All this said, I would at least also tell your professor (and your students!) that Python is rising up against MATLAB. We are in the progress of going Python with our tutorials, but I understand if someone wants to stick with what's familiar.
Also, we actually need the scientific content later on, so the usefulness for you will probably depend on which department your course will be related to.
A lot of things are possible.
The first example that comes in mind is to model a public transportation network (the network of your city, with underground, buses, tramways, ...). It is represented by a weighted directed graph (you can use sparse matrix to represent it, for example).
You may, for example, ask them to compute the shortest path from one station to another one (Moore-dijkistra algorithm, for example) and display it.
So, for the students, the several steps to do are:
choose an appropriate representation for the network (it could be some objects to represent the properties of the stations and the lines, and a sparse matrix for the network)
load all the data (you can provide them the data in an XML file)
be able to draw the network (since you will put the coordinates of the stations)
calculate the shortest path from one point to another and display it in a pretty way
create a fronted (with GUI)
Of course, this could be complicated by adding connection times (when you change from one line to another), asking for several options (shortest path with minimum connections, take in considerations the time you loose by waiting for a train/bus, ...)
The level of details will depend on the level of the students and the time they could spend on it (it could be very simple, or very realist)
You want to do a project with a web interface and a database, but not any serious math... and you're doing it in MATLAB? Do you understand that MATLAB is especially designed to be used for "deep math", and not for web interfaces or databases?
I think if this is an intro to a Discrete Mathematics course, you should probably do something involving Discrete Mathematics, and not waste the students' time as they learn a bunch of things in that language that they'll never actually use.
Why not do something involving audio?

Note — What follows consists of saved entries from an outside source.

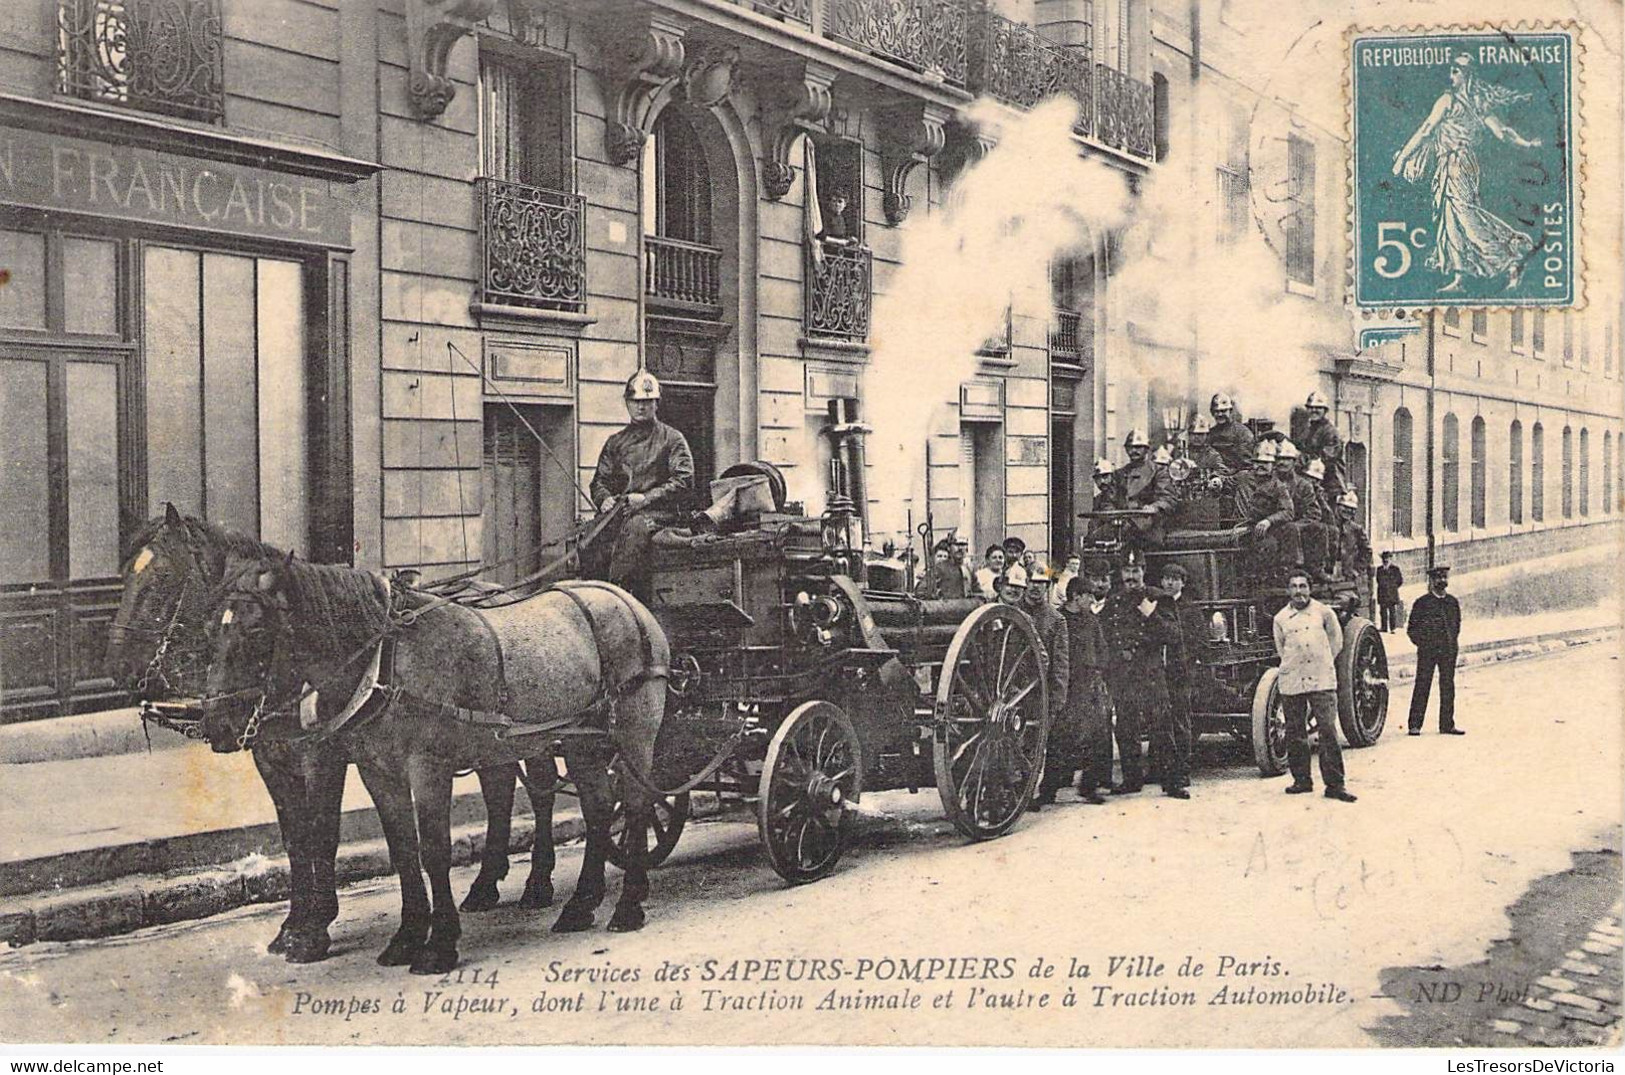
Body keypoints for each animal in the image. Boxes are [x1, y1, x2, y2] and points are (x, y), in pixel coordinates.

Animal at [104, 509, 559, 961]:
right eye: (125, 575)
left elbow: (322, 833)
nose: (119, 668)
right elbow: (295, 839)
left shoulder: (322, 757)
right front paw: (293, 924)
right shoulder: (272, 759)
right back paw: (486, 884)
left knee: (540, 790)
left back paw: (537, 882)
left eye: (163, 577)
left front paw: (315, 927)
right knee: (499, 789)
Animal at [199, 548, 669, 974]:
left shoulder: (425, 767)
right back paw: (579, 905)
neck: (386, 658)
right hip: (578, 741)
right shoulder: (377, 771)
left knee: (636, 804)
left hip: (634, 732)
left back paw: (627, 904)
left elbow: (433, 850)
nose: (215, 724)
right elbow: (403, 849)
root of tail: (625, 599)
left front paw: (439, 944)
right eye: (209, 630)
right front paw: (406, 937)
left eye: (257, 630)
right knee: (597, 807)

I did an undergraduate project in which we used MATLAB to automatically beat-match different tunes and DJ mix between them. The full program took all semester, but you could do a subset of it. wavread() and the like are built in and easy to use.
Or do some simple image processing like finding Waldo using cross-correlation.
Maybe do something involving cryptography, have them crack a simple encryption scheme and feel like hackers.
MATLAB started life as a MATrix LAB, so maybe concentrating on problems in linear algebra would be a natural fit.
Discrete math problems using matricies include:
Spanning trees and shortest paths
The marriage problem (bipartite graphs)
Matching algorithms
Maximal flow in a network
The transportation problem
See Gil Strang's "Intro to Applied Math" or Knuth's "Concrete Math" for ideas.
You might look here:
on the MathWorks website. The interactive tutorial (second link) is quite popular.
I always thought the one I was assigned in grad school was a good choice-a magnetic lens simulator. The math isn't completely overwhelming so you can focus more on learning the language, and it's a good intro to the graphical capabilities (e.g., animating the path of an off-axis electron going through the lens).
db I/O and fancy interfaces are out of place in a discrete math course.
my matlab labs were typically algorithm implementations, with charts as output, and simple file input.
how hard is the material? image processing is really easy in matlab, can you do some discrete 2D filtering? blurs and stuff.